:: DIRECTIVE ::
Find the line in the data below that contains "Конференции (ВКС)". Return that line and all the lines after it, unchanged.

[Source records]
........
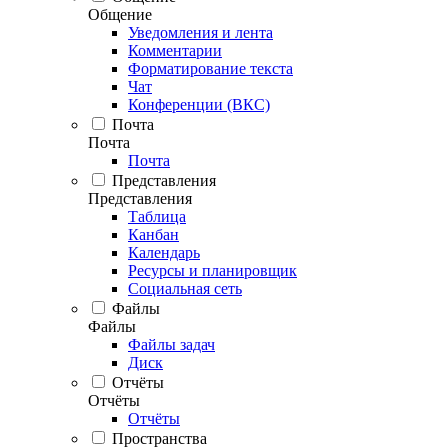
Общение
Уведомления и лента
Комментарии
Форматирование текста
Чат
Конференции (ВКС)
Почта
Почта
Почта
Представления
Представления
Таблица
Канбан
Календарь
Ресурсы и планировщик
Социальная сеть
Файлы
Файлы
Файлы задач
Диск
Отчёты
Отчёты
Отчёты
Пространства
........
:: ANSWER FOR THIS EXERCISE ::
Конференции (ВКС)
Почта
Почта
Почта
Представления
Представления
Таблица
Канбан
Календарь
Ресурсы и планировщик
Социальная сеть
Файлы
Файлы
Файлы задач
Диск
Отчёты
Отчёты
Отчёты
Пространства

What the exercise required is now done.